El primer éxito de toda moción de censura es que marca la agenda política del país. Eso sucedió en la sesión parlamentaria del pasado miércoles 29. Era la última del curso y, además, se trataron asuntos de la máxima trascendencia, pero finalmente solo quedaron dos debates: la decisión de la bancada socialista de no guardar las distancias de seguridad y la moción de censura anunciada por Santiago Abascal.

Agosto, salvo sorpresa o desgracia, es un mes de transición hacia la nueva temporada política. No suele haber grandes noticias y, por tanto, también Abascal será protagonista, junto a la evolución de la pandemia. Todavía siendo solo un anuncio. Después, una vez presentada, ocupará toda la atención de los medios hasta su celebración y, dependiendo de su transcurso y resultado, una o dos semanas más. Cuando todo termine, la táctica de Abascal habrá ocupado aproximadamente dos meses y medio de la agenda política, es decir, casi la mitad del segundo semestre del año. Un semestre en el que, por ejemplo, se tienen que aprobar los presupuestos.

Las mociones de censura son un instrumento político de primera magnitud, y despreciarlas es un error mayúsculo. También puede ser un problema para quien las presenta, precisamente por tratarse de una herramienta tan potente. Pero nunca, nunca, son inocuas.

De los tres intentos fallidos llevados a cabo en España desde 1977, podemos decir que fueron fracasadas las mociones pero no las censuras que llevaban aparejadas. El 30 de mayo de 1980 se votó la que presentó Felipe González contra Adolfo Suárez, que ganó el Gobierno (166 votos en contra, 152 favorables, 21 abstenciones y 11 ausencias), pero Adolfo Suárez dimitió el 29 de enero de 1981, ocho meses después.

El 30 de marzo de 1987 se votó la que presentó Antonio Hernández Mancha contra un Felipe González con mayoría absoluta, que lógicamente ganó el Gobierno (195 votos en contra, 66 favorables, 72 abstenciones y 17 ausencias), pero en las siguientes elecciones generales, de 1989, González perdió la mayoría absoluta por primera vez desde 1982, e IU casi dobló su resultado en votos y escaños.

El 14 de junio de 2017 se votó la presentada por Pablo Iglesias contra Mariano Rajoy, que ganó el Gobierno (170 votos en contra, 82 favorables, 97 abstenciones y 1 ausencia), pero Rajoy salió el 1 de junio de 2018 por otra moción de censura, casi exactamente un año después. No parece, pues, que las mociones perdidas acaben sin censura.

Más allá de marcar la agenda política y suponer, como mínimo, un obstáculo grave para el Gobierno, este instrumento político tiene algunas particularidades con las que se puede jugar hábilmente. Por ejemplo, el candidato puede ser cualquiera. De hecho, estos días se rumorea que Abascal podría no serlo, de manera que la censura se ampliaría más allá del ámbito de Vox, lo que facilitaría ganar votos en el Congreso pero, sobre todo, lo que es más importante, simpatía social para el futuro. Otro elemento con el que se puede jugar son las abstenciones. Aun perdiendo la votación —parece claro que Vox la perderá—, si se arañan suficientes abstenciones como para socavar la mayoría de la investidura, el Gobierno queda parcialmente deslegitimado.

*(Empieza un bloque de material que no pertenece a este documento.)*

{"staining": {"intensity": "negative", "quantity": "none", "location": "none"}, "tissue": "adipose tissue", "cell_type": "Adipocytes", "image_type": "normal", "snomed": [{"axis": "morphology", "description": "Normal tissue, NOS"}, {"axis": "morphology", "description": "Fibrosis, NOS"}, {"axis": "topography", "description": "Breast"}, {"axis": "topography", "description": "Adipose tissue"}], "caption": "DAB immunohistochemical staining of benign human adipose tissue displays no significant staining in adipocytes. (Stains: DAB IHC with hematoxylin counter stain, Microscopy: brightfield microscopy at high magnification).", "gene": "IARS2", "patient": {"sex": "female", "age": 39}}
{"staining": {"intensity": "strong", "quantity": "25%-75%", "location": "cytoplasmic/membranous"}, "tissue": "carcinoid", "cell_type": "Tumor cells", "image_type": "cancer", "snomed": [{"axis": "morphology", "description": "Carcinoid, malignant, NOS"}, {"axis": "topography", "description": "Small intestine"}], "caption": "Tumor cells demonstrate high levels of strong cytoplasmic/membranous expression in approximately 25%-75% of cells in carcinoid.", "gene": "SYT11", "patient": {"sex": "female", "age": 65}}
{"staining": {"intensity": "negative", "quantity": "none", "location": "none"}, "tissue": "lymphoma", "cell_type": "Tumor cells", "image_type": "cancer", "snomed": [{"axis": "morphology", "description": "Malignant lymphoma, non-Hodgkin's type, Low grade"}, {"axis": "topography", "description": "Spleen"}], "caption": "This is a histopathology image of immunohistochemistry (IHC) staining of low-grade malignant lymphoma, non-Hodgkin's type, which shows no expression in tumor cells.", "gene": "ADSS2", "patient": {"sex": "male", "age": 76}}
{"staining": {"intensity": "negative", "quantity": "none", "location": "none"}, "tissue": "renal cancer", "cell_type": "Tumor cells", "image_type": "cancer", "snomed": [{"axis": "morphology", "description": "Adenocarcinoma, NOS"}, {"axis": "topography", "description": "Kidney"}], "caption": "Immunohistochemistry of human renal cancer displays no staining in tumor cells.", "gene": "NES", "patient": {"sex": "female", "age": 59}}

Quizá el elemento más interesante de las mociones de censura es que son síntoma de inestabilidad social, más o menos soterrada. Aunque el impacto del coronavirus haya «anestesiado» temporalmente a la sociedad española, es evidente que continúa vigente la censura a la clase política y a algunos elementos sistémicos de nuestra democracia. No es casual que, cuando Abascal presente la suya, de las cinco mociones en más de cuarenta años, tres lo habrán sido entre 2017 y 2020. El pasado nos da pruebas: el golpe de Estado de 1981 se produjo menos de un año después de la moción de González contra Suárez, la exitosa huelga general de 1988 ocurrió veinte meses después de la presentada por Hernández Mancha contra González, y el Gobierno de Rajoy decayó un año después de la presentada por Iglesias en 2017.

Creo que he enumerado factores suficientes para tomarse en serio la moción de censura anunciada por Santiago Abascal, pero en la política española tiene más éxito la técnica del avestruz.